_Testo proposto:_
————————
E' un'opera del secondo Seicento molto citata. Dopo la sua recente riapparizione a Roma e Pisa, “L'empio punito” di Alessandro Melani approda in nuova veste alle Innsbucker Festwochen der Alten Musik 2020.
L'empio punito di Alessandro Melani (1639-1703) era nota solo per essere stata la prima opera modellata su El burlador de Sevilla di Tirso de Molina - la prima, dunque, incentrata su quella che diverrà l'immortale figura di Don Giovanni – ma non per i suoi effettivi meriti. Questo perché più nessuno l'aveva sentita da tre secoli e mezzo, cioè dalla sua creazione a Palazzo Colonna in Roma, nel febbraio 1669.
Tornata in vita, si è dimostrata partitura vitalissima, colorita nello strumentale e satura di felici invenzioni melodiche. Forte poi di un libretto abilmente costruito dal talento eclettico di Filippo Acciaiuoli - la verseggiatura si deve invece a G.F. Apolloni - che ne fu pure scenografo e costumista, montando per l'élite papalina una sfarzosa festa teatrale carnevalesca dai pomposi apparati scenici. Che sia in grado di attrarre anche lo spettatore moderno, lo hanno dimostrato assai bene tanto le prime riprese moderne a cura di Christophe Rousset (2003/04), quanto le recentissime due dell'anno scorso, dirette da Alessandro Quarta a Roma e da Carlo Ipata a Pisa, nella nuova edizione critica di Luca Della Libera.
Dalla Città Eterna a Innsbruck
Eccola infine approdare alle Innsbrucker Festwochen 2020, spazio di riscoperta di tanti capolavori del passato. Con L'empio punito – ambientata in una Grecia classica tutta d'invenzione - siamo in una fase ancora largamente 'sperimentale' di quello che diverrà il melodramma settecentesco, progressivamente codificato a Roma da Scarlatti, a Venezia da Vivaldi ed Albinoni, a Napoli da Leo, Pergolesi e Vinci.
E' per questo che il trentenne Melani può procedere con libertà drammaturgica e franca inventiva, mettendo in campo di volta in volta ritmi compositi, spunti melodici di fresca inventiva, combinazioni strumentali sempre variate. Conferendo giusto calibro ad ognuno dei personaggi - alcuni comici, come in uso all'epoca - con arie e duetti ben diversificati, e preferendo l'impiego di agili ariosi rispetto alla rigidità dei recitativi secchi. Nel complesso, un titolo assolutamente meritevole di tornare in repertorio.
————————
_Obiettivo dell'esercizio:_ Ricopia fedelmente dal testo proposto il passo che si apre con le parole contenenti "E' per questo" e si chiude con "tornare in repertorio.".

_Materiale fornito:_
————————
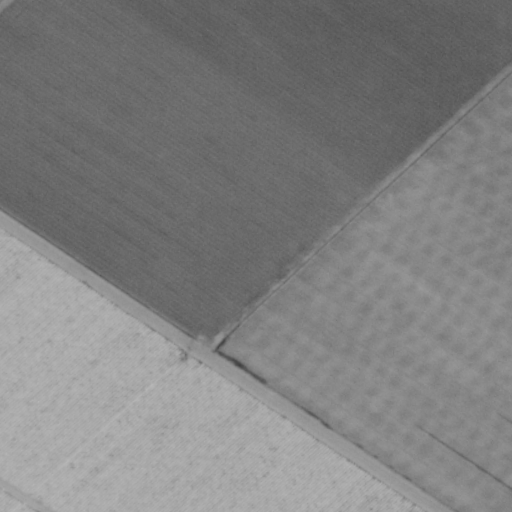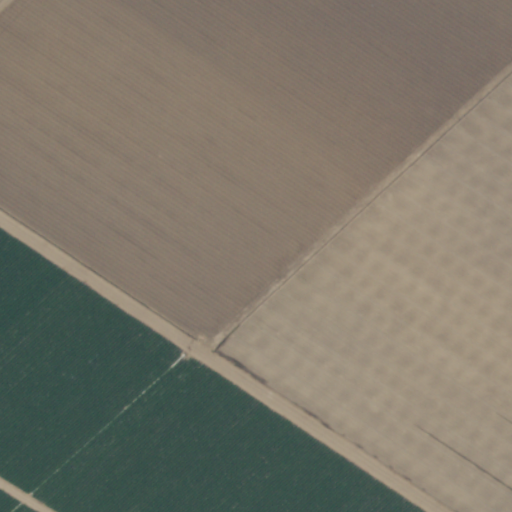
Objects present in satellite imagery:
crop: (256, 255)
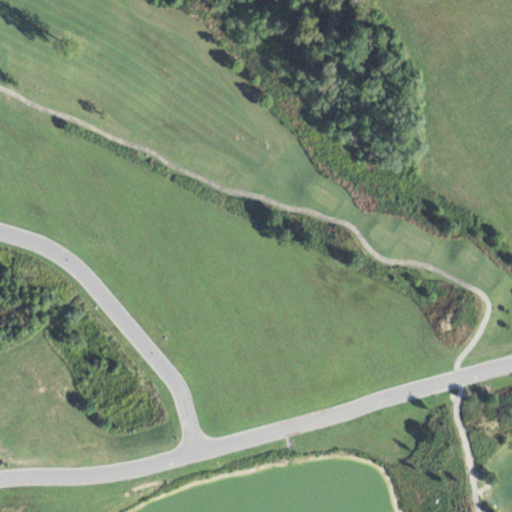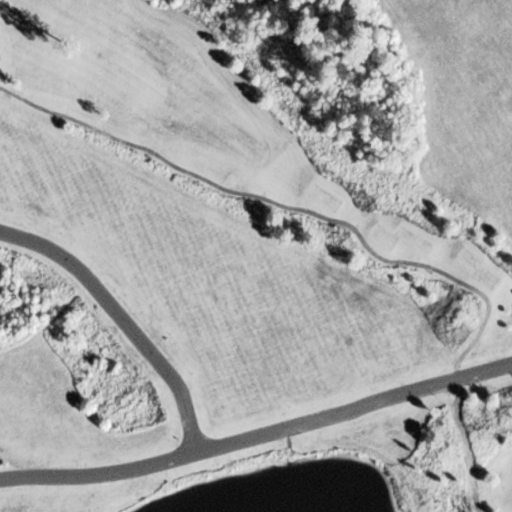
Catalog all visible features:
————————
_Risposta alla consegna:_
E' per questo che il trentenne Melani può procedere con libertà drammaturgica e franca inventiva, mettendo in campo di volta in volta ritmi compositi, spunti melodici di fresca inventiva, combinazioni strumentali sempre variate. Conferendo giusto calibro ad ognuno dei personaggi - alcuni comici, come in uso all'epoca - con arie e duetti ben diversificati, e preferendo l'impiego di agili ariosi rispetto alla rigidità dei recitativi secchi. Nel complesso, un titolo assolutamente meritevole di tornare in repertorio.